I'm running the following code for matrix multiplication the performance of which I'm supposed to measure:
for (int j = 0; j < COLUMNS; j++)
#pragma omp for schedule(dynamic, 10)
for (int k = 0; k < COLUMNS; k++)
for (int i = 0; i < ROWS; i++)
matrix_r[i][j] += matrix_a[i][k] * matrix_b[k][j];
Yes, I know it's really slow, but that's not the point - it's purely for performance measuring purposes. I'm running 3 versions of the code depending on where I put the #pragma omp
directive, and therefore depending on where the parallelization happens.
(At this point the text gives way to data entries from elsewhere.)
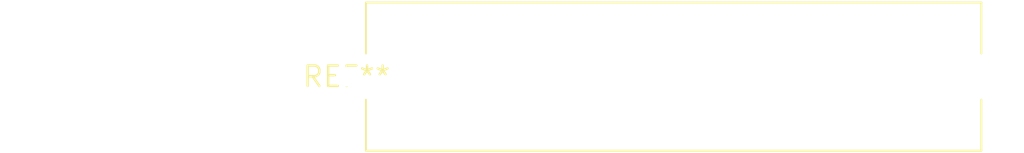
<source format=kicad_pcb>
(kicad_pcb (version 20240108) (generator pcbnew)

  (general
    (thickness 1.6)
  )

  (paper "A4")
  (layers
    (0 "F.Cu" signal)
    (31 "B.Cu" signal)
    (32 "B.Adhes" user "B.Adhesive")
    (33 "F.Adhes" user "F.Adhesive")
    (34 "B.Paste" user)
    (35 "F.Paste" user)
    (36 "B.SilkS" user "B.Silkscreen")
    (37 "F.SilkS" user "F.Silkscreen")
    (38 "B.Mask" user)
    (39 "F.Mask" user)
    (40 "Dwgs.User" user "User.Drawings")
    (41 "Cmts.User" user "User.Comments")
    (42 "Eco1.User" user "User.Eco1")
    (43 "Eco2.User" user "User.Eco2")
    (44 "Edge.Cuts" user)
    (45 "Margin" user)
    (46 "B.CrtYd" user "B.Courtyard")
    (47 "F.CrtYd" user "F.Courtyard")
    (48 "B.Fab" user)
    (49 "F.Fab" user)
    (50 "User.1" user)
    (51 "User.2" user)
    (52 "User.3" user)
    (53 "User.4" user)
    (54 "User.5" user)
    (55 "User.6" user)
    (56 "User.7" user)
    (57 "User.8" user)
    (58 "User.9" user)
  )

  (setup
    (pad_to_mask_clearance 0)
    (pcbplotparams
      (layerselection 0x00010fc_ffffffff)
      (plot_on_all_layers_selection 0x0000000_00000000)
      (disableapertmacros false)
      (usegerberextensions false)
      (usegerberattributes false)
      (usegerberadvancedattributes false)
      (creategerberjobfile false)
      (dashed_line_dash_ratio 12.000000)
      (dashed_line_gap_ratio 3.000000)
      (svgprecision 4)
      (plotframeref false)
      (viasonmask false)
      (mode 1)
      (useauxorigin false)
      (hpglpennumber 1)
      (hpglpenspeed 20)
      (hpglpendiameter 15.000000)
      (dxfpolygonmode false)
      (dxfimperialunits false)
      (dxfusepcbnewfont false)
      (psnegative false)
      (psa4output false)
      (plotreference false)
      (plotvalue false)
      (plotinvisibletext false)
      (sketchpadsonfab false)
      (subtractmaskfromsilk false)
      (outputformat 1)
      (mirror false)
      (drillshape 1)
      (scaleselection 1)
      (outputdirectory "")
    )
  )

  (net 0 "")

  (footprint "R_Axial_Power_L38.0mm_W9.0mm_P40.64mm" (layer "F.Cu") (at 0 0))

)

</source>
The code is run in Microsoft Visual Studio 2012 in release mode and profiled in CodeXL.
One thing I've noticed from the measurements is that the option in the code snippet (with parallelization before the k loop) is the slowest, then the version with the directive before the j loop, then the one with it before the i loop. The presented version is also the one which calculates a wrong result because of race conditions - multiple threads accessing the same cell of the result matrix at the same time. I understand why the i loop version is the fastest - all the particular threads process only part of the range of the i variable, increasing the temporal locality. However, I don't understand what causes the k loop version to be the slowest - does it have something to do with the fact that it produces the wrong result?